Als Fazit schlägt Prof. Mehl vor, Gemeinsamkeiten und Unterschiede zwischen Verschwörungstheorien und psychischen Störungen weiter zu untersuchen:
Möglicherweise könnten moderne niedrigschwellige Interventionsmethoden der kognitiven Verhaltenstherapie von Psychosen in die Beratung oder Prävention von Verschwörungstheorien implementiert werden.
Zum Weiterlesen:
- Study: Conspiracy theorists are not necessarily paranoid, PsyPost am 10. Mai 2018
- How paranoid are conspiracy believers? onlinelibrary am 20. April 2018
- Voreilige Entscheidungen: Gemeinsamkeit bei Schizophrenie und dem Glauben an Verschwörungstheorien entdeckt, idw-online am 30. März 2021
- Voreilige Schlussfolgerung: das haben psychotische Störungen und Verschwörungstheorien gemeinsam, idw-online am 28. Juli 2023
- Verschwörungstheorien und paranoider Wahn: Lassen sich Aspekte kognitionspsychologischer Modelle zu Entstehung und Aufrechterhaltung von paranoiden Wahnüberzeugungen auf Verschwörungstheorien übertragen? Forensische Psychiatrie, Psychologie, Kriminologie volume 16, pages 195–204 (2022)
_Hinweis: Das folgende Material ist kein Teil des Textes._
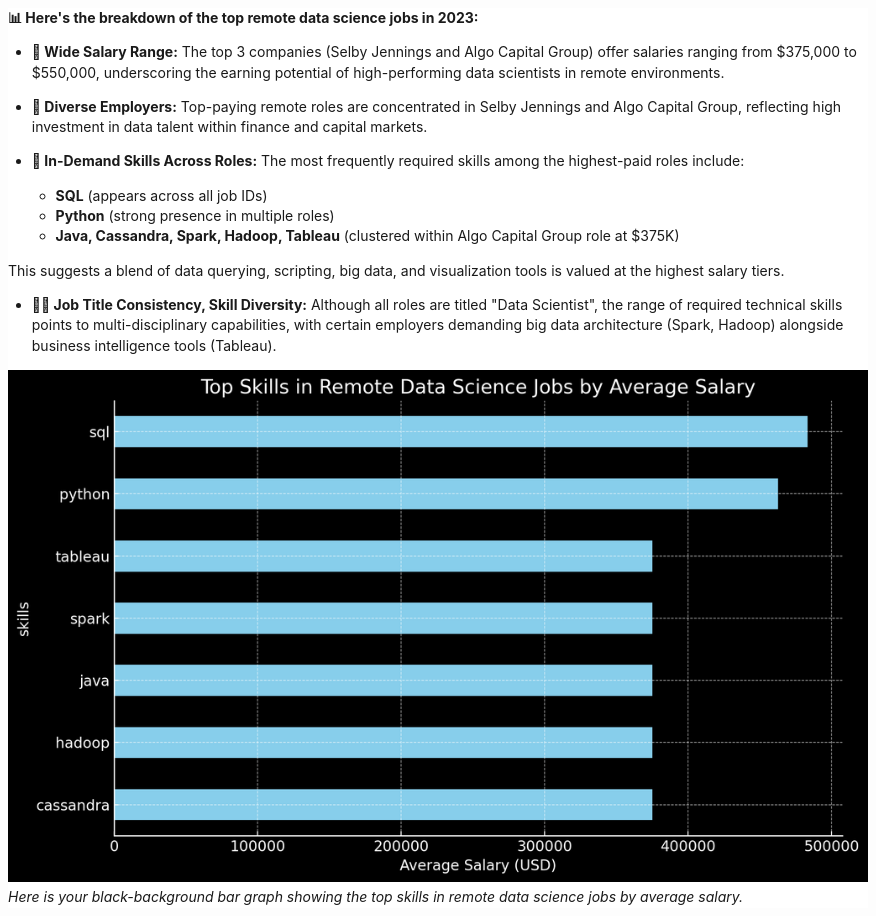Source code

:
 ```sql
```

**📊 Here's the breakdown of the top remote data science jobs in 2023:**
* **🧾 Wide Salary Range:**
The top 3 companies (Selby Jennings and Algo Capital Group) offer salaries ranging from $375,000 to $550,000, underscoring the earning potential of high-performing data scientists in remote environments.

* **🏢 Diverse Employers:**
Top-paying remote roles are concentrated in Selby Jennings and Algo Capital Group, reflecting high investment in data talent within finance and capital markets.

* **🧠 In-Demand Skills Across Roles:**
The most frequently required skills among the highest-paid roles include:
  * **SQL** (appears across all job IDs)
  * **Python** (strong presence in multiple roles)
  * **Java, Cassandra, Spark, Hadoop, Tableau** (clustered within Algo Capital Group role at $375K)

This suggests a blend of data querying, scripting, big data, and visualization tools is valued at the highest salary tiers.

* **👩‍💻 Job Title Consistency, Skill Diversity:**
Although all roles are titled "Data Scientist", the range of required technical skills points to multi-disciplinary capabilities, with certain employers demanding big data architecture (Spark, Hadoop) alongside business intelligence tools (Tableau).

![Skills for top Paying Data Science Roles](/Project_Sql/assest/skillswithpay.png)
*Here is your black-background bar graph showing the top skills in remote data science jobs by average salary.*
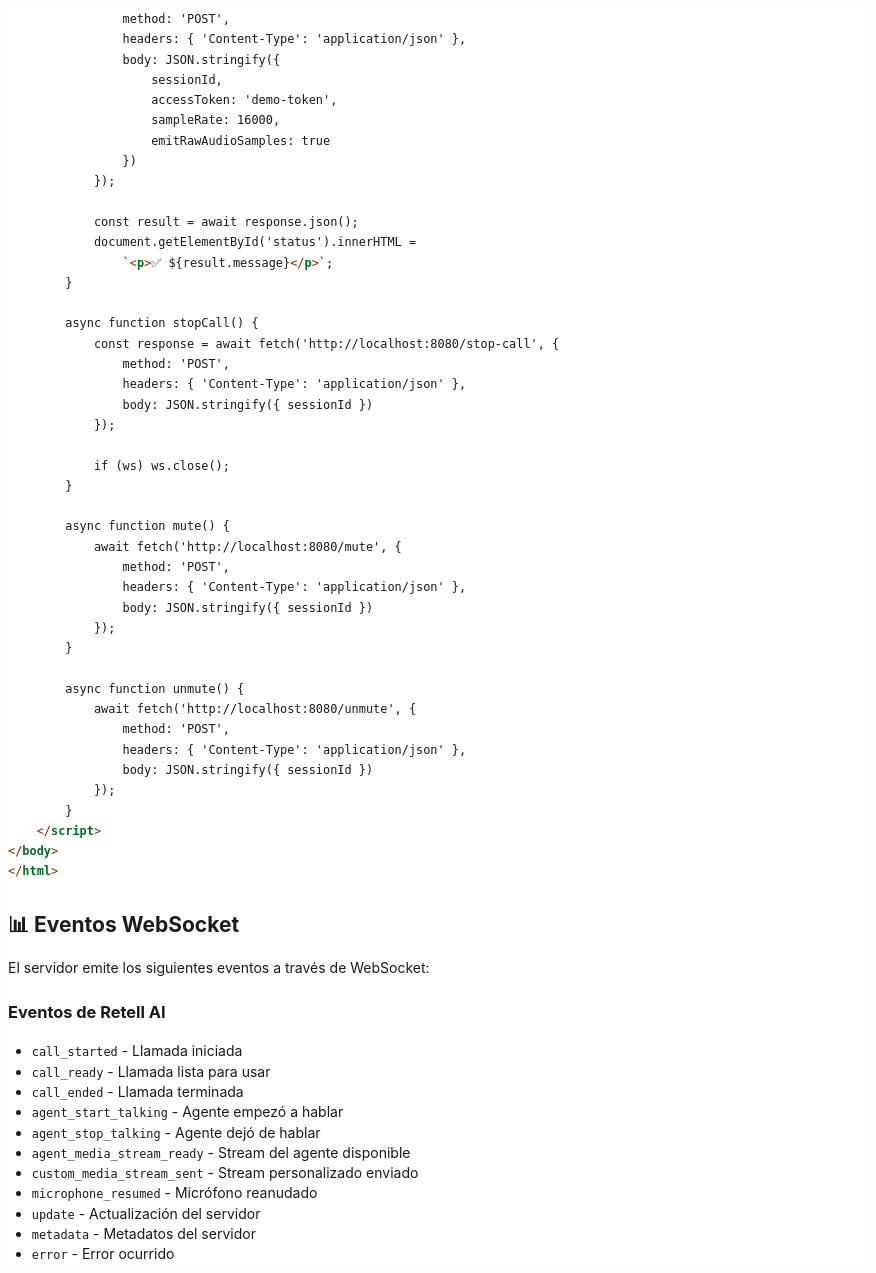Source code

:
 ```html
                method: 'POST',
                headers: { 'Content-Type': 'application/json' },
                body: JSON.stringify({
                    sessionId,
                    accessToken: 'demo-token',
                    sampleRate: 16000,
                    emitRawAudioSamples: true
                })
            });
            
            const result = await response.json();
            document.getElementById('status').innerHTML = 
                `<p>✅ ${result.message}</p>`;
        }

        async function stopCall() {
            const response = await fetch('http://localhost:8080/stop-call', {
                method: 'POST',
                headers: { 'Content-Type': 'application/json' },
                body: JSON.stringify({ sessionId })
            });
            
            if (ws) ws.close();
        }

        async function mute() {
            await fetch('http://localhost:8080/mute', {
                method: 'POST',
                headers: { 'Content-Type': 'application/json' },
                body: JSON.stringify({ sessionId })
            });
        }

        async function unmute() {
            await fetch('http://localhost:8080/unmute', {
                method: 'POST',
                headers: { 'Content-Type': 'application/json' },
                body: JSON.stringify({ sessionId })
            });
        }
    </script>
</body>
</html>
```

## 📊 **Eventos WebSocket**

El servidor emite los siguientes eventos a través de WebSocket:

### Eventos de Retell AI
- `call_started` - Llamada iniciada
- `call_ready` - Llamada lista para usar
- `call_ended` - Llamada terminada
- `agent_start_talking` - Agente empezó a hablar
- `agent_stop_talking` - Agente dejó de hablar
- `agent_media_stream_ready` - Stream del agente disponible
- `custom_media_stream_sent` - Stream personalizado enviado
- `microphone_resumed` - Micrófono reanudado
- `update` - Actualización del servidor
- `metadata` - Metadatos del servidor
- `error` - Error ocurrido
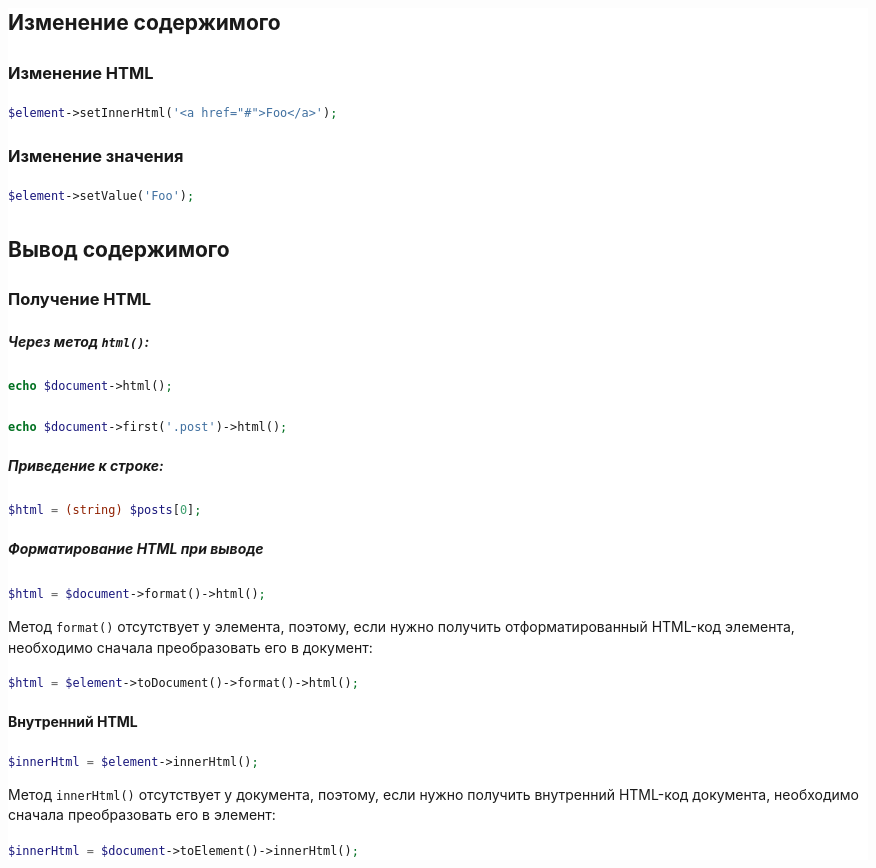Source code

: ## Изменение содержимого

### Изменение HTML

```php
$element->setInnerHtml('<a href="#">Foo</a>');
```

### Изменение значения

```php
$element->setValue('Foo');
```

## Вывод содержимого

### Получение HTML

##### Через метод `html()`:

```php
echo $document->html();

echo $document->first('.post')->html();
```

##### Приведение к строке:

```php
$html = (string) $posts[0];
```

##### Форматирование HTML при выводе

```php
$html = $document->format()->html();
```

Метод `format()` отсутствует у элемента, поэтому, если нужно получить отформатированный HTML-код элемента, необходимо сначала преобразовать его в документ:


```php
$html = $element->toDocument()->format()->html();
```

#### Внутренний HTML

```php
$innerHtml = $element->innerHtml();
```

Метод `innerHtml()` отсутствует у документа, поэтому, если нужно получить внутренний HTML-код документа, необходимо сначала преобразовать его в элемент:

```php
$innerHtml = $document->toElement()->innerHtml();
```
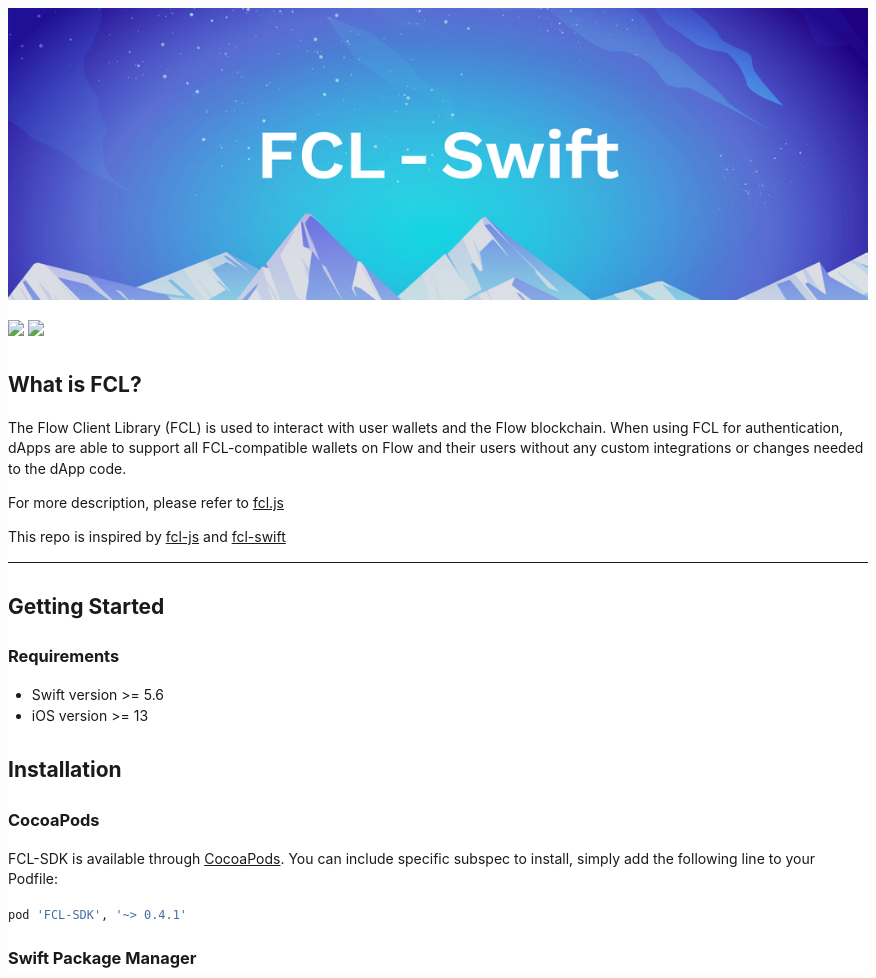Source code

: 
![FCL Swift](./docs-asset/FCL-Swift.jpg)

<a href="https://cocoapods.org/pods/FCL-SDK"><img src="https://img.shields.io/cocoapods/v/FCL-SDK.svg?style=flat"></a>
<a href="https://swift.org/package-manager/"><img src="https://img.shields.io/badge/SPM-supported-DE5C43.svg?style=flat"></a>

## What is FCL?

The Flow Client Library (FCL) is used to interact with user wallets and the Flow blockchain. When using FCL for authentication, dApps are able to support all FCL-compatible wallets on Flow and their users without any custom integrations or changes needed to the dApp code.

For more description, please refer to [fcl.js](https://github.com/onflow/fcl-js)

This repo is inspired by [fcl-js](https://github.com/onflow/fcl-js) and [fcl-swift](https://github.com/Outblock/fcl-swift)

---
## Getting Started

### Requirements
-  Swift version >= 5.6
-  iOS version >= 13

## Installation

### CocoaPods

FCL-SDK is available through [CocoaPods](https://cocoapods.org). You can include specific subspec to install, simply add the following line to your Podfile:

```ruby
pod 'FCL-SDK', '~> 0.4.1'
```

### Swift Package Manager
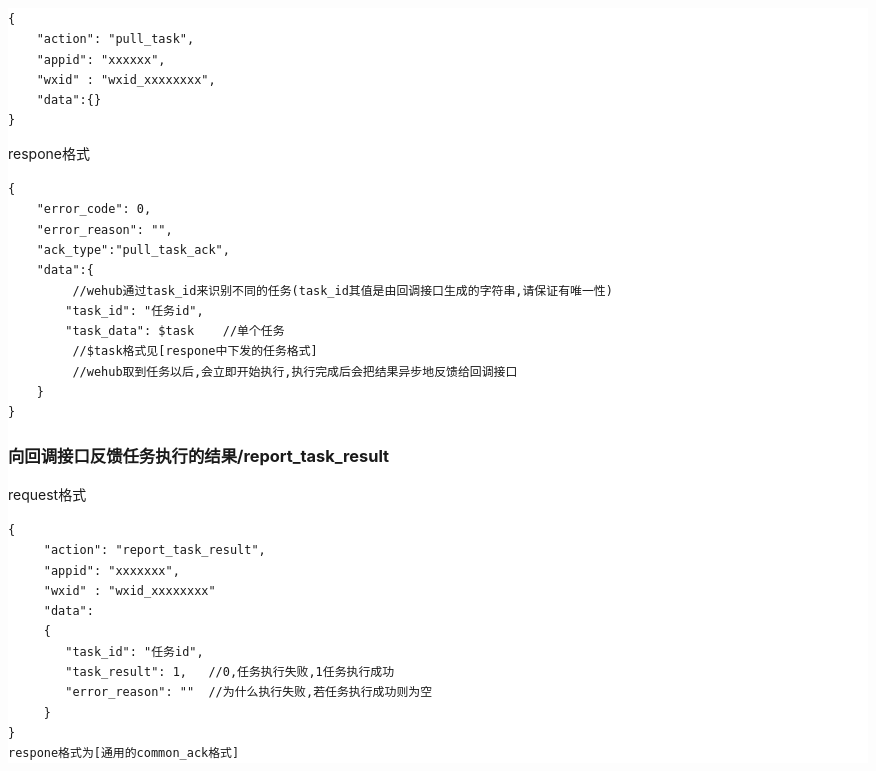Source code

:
 ```
{
    "action": "pull_task",
    "appid": "xxxxxx",
    "wxid" : "wxid_xxxxxxxx",
    "data":{}
}
```
respone格式
```
{
    "error_code": 0,                    
    "error_reason": "",     
    "ack_type":"pull_task_ack",         
    "data":{
         //wehub通过task_id来识别不同的任务(task_id其值是由回调接口生成的字符串,请保证有唯一性)
        "task_id": "任务id",    
        "task_data": $task    //单个任务
         //$task格式见[respone中下发的任务格式]
         //wehub取到任务以后,会立即开始执行,执行完成后会把结果异步地反馈给回调接口
    }
}
```
### 向回调接口反馈任务执行的结果/report_task_result 
request格式
```
{
     "action": "report_task_result",
     "appid": "xxxxxxx",         
     "wxid" : "wxid_xxxxxxxx"
     "data":
     {
        "task_id": "任务id",
        "task_result": 1,   //0,任务执行失败,1任务执行成功
        "error_reason": ""  //为什么执行失败,若任务执行成功则为空
     }
}
respone格式为[通用的common_ack格式]
```
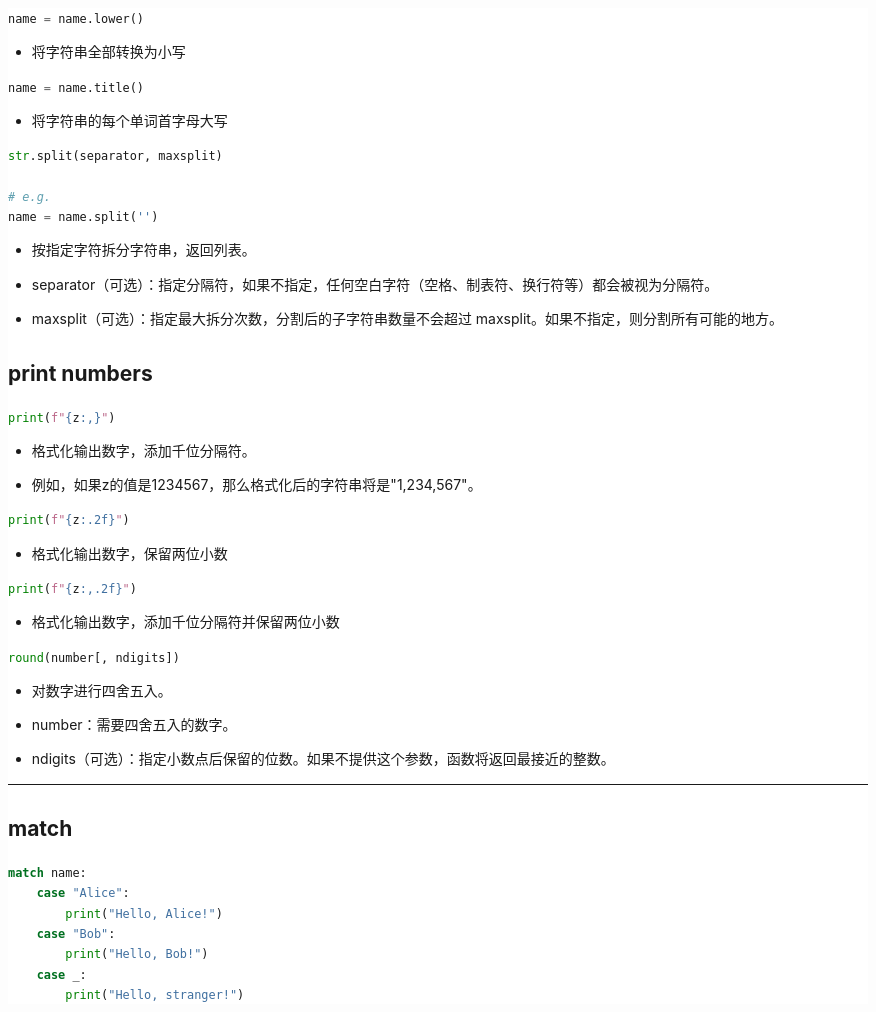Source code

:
 ```python
name = name.lower()
```

- 将字符串全部转换为小写

```python
name = name.title()
```
- 将字符串的每个单词首字母大写

```python
str.split(separator, maxsplit)

# e.g.
name = name.split('')
```

- 按指定字符拆分字符串，返回列表。

- separator（可选）：指定分隔符，如果不指定，任何空白字符（空格、制表符、换行符等）都会被视为分隔符。

- maxsplit（可选）：指定最大拆分次数，分割后的子字符串数量不会超过 maxsplit。如果不指定，则分割所有可能的地方。

## print numbers

```python
print(f"{z:,}")
```

- 格式化输出数字，添加千位分隔符。

- 例如，如果z的值是1234567，那么格式化后的字符串将是"1,234,567"。

```python
print(f"{z:.2f}")
```

- 格式化输出数字，保留两位小数

```python
print(f"{z:,.2f}")
```

- 格式化输出数字，添加千位分隔符并保留两位小数

```python
round(number[, ndigits])
```

- 对数字进行四舍五入。

- number：需要四舍五入的数字。

- ndigits（可选）：指定小数点后保留的位数。如果不提供这个参数，函数将返回最接近的整数。

---

## match

```python
match name:
    case "Alice":
        print("Hello, Alice!")
    case "Bob":
        print("Hello, Bob!")
    case _:
        print("Hello, stranger!")
```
- Verschwörungstheorien unter dem Blickwinkel der Forensischen Humanwissenschaften, Forensische Psychiatrie, Psychologie, Kriminologie 2/2021
- Verschwörungsglaube und sozioökonomische Faktoren, GWUP-Blog am 27. Juli 2022
- Verschwörungsmentalität und politische Orientierung, GWUP-Blog am 27. Juli 2022
- Ist Religion ein Treiber für Verschwörungsaffinität? GWUP-Blog am 2. Juli 2023
- „Epistemische Laster“ machen anfällig für den Glauben an Verschwörungstheorien, GWUP-Blog am 18. Juli 2021
- Faktoren des Glaubens an Verschwörungstheorien, GWUP-Blog am 28. Juni 2023
5. August 2023 um 21:56
Danke für diese notwendigen Klarstellungen.
Die Psychiatrisierung von politischen Gewalttätern, Verschwörungstheorieanhängern usw.
– führt zu einer Stigmatisierung wirklich psychisch Kranker („ist genauso gefährlich / irre, wie der spinnerte Reichsbürger / Querdulli da drüben“),
– sorgt dafür, daß Extremisten, die Straftaten begehen, als „bedauerliche Einzelfälle“ gewertet werden, und die gesellschaftliche Dimension damit elegant unter den Tisch fallen gelassen wird.